He could have been any office worker with a decent public education. In an isekai-style fanfic, the MC remarked to himself that his Japanese high school education probably made him the most knowledgeable person in a room full of military generals. Certainly there are some manga in which the MC applies to join the Merchant's Guild, and finds that the 'very difficult' exam included elementary arithmetic.

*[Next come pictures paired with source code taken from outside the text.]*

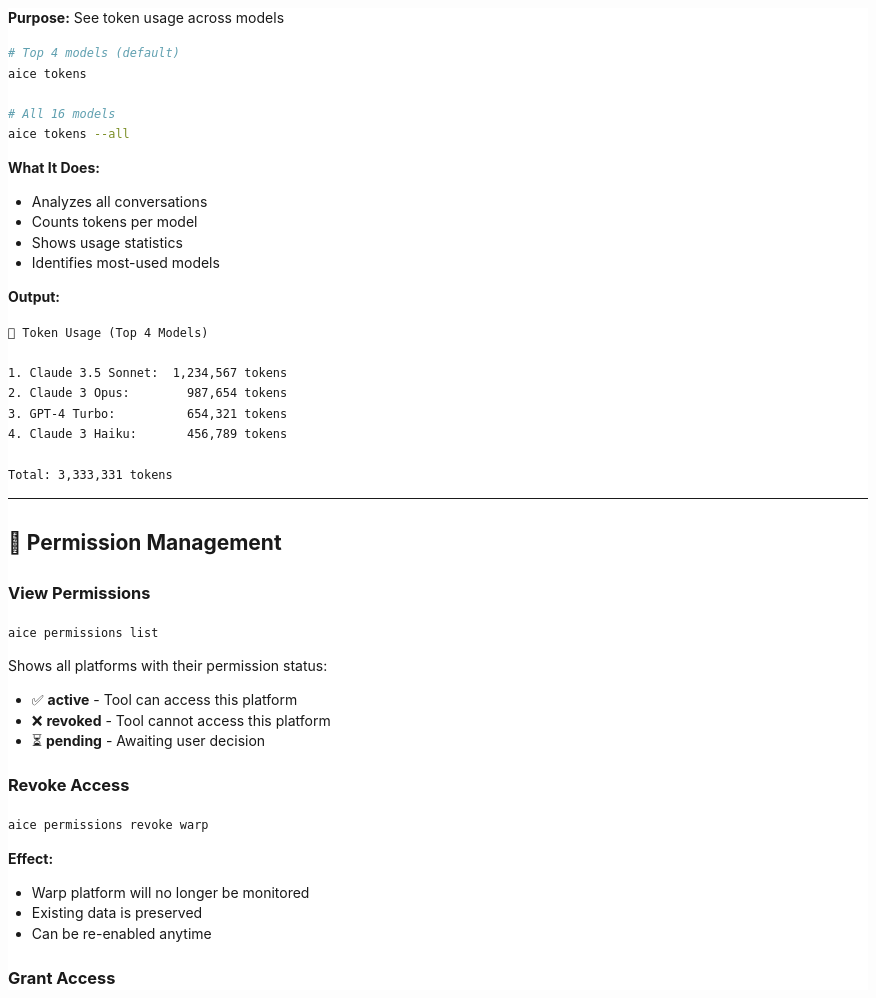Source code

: **Purpose:** See token usage across models

```bash
# Top 4 models (default)
aice tokens

# All 16 models
aice tokens --all
```

**What It Does:**
- Analyzes all conversations
- Counts tokens per model
- Shows usage statistics
- Identifies most-used models

**Output:**
```
🔢 Token Usage (Top 4 Models)

1. Claude 3.5 Sonnet:  1,234,567 tokens
2. Claude 3 Opus:        987,654 tokens
3. GPT-4 Turbo:          654,321 tokens
4. Claude 3 Haiku:       456,789 tokens

Total: 3,333,331 tokens
```

---

## 🔐 Permission Management

### View Permissions

```bash
aice permissions list
```

Shows all platforms with their permission status:
- ✅ **active** - Tool can access this platform
- ❌ **revoked** - Tool cannot access this platform
- ⏳ **pending** - Awaiting user decision

### Revoke Access

```bash
aice permissions revoke warp
```

**Effect:**
- Warp platform will no longer be monitored
- Existing data is preserved
- Can be re-enabled anytime

### Grant Access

By the time you leave high school, you already know that other continents exist and that citrus fruits can prevent scurvy. You might know both integral and differential calculus, and the scientific names of beings animalculus. In short, in matters vegetable, animal, and mineral, you are the very model of the modern major general.

cough uh, sorry.

You would know the history of your country, including the notable downfall of foolish kings. You would have learned that weights and measures should be standardized and that cobblestone roads need to be crowned to let water run to the sides and not pool in the middle. You might have heard of the hub-and-spoke model of distributing goods and mail, and the historical importance of a professional civil service (which can keep a nation running even if the king is insane). You might even have learned some of the basics of celestial navigation, which can revolutionize both naval power and international/intercontinental trade. There's also germ theory and public sanitation, including how to develop an urban sewage system that can prevent cholera outbreaks.

For that matter, knowing the principles behind the Rocket Stove would be a lifesaver. Its design, once refined, can burn wood much more efficiently while greatly reducing smoke and smoke-related respiratory illness. Efficient wood use can be of benefit to the poor, who struggle to heat their dwellings, and also reduce deforestation. Also, if it is less expensive to heat water, people can safeguard their drinking water by boiling it, greatly reducing disease. This design is not taught about in schools, but anyone might happen upon the design by viewing enough YouTube.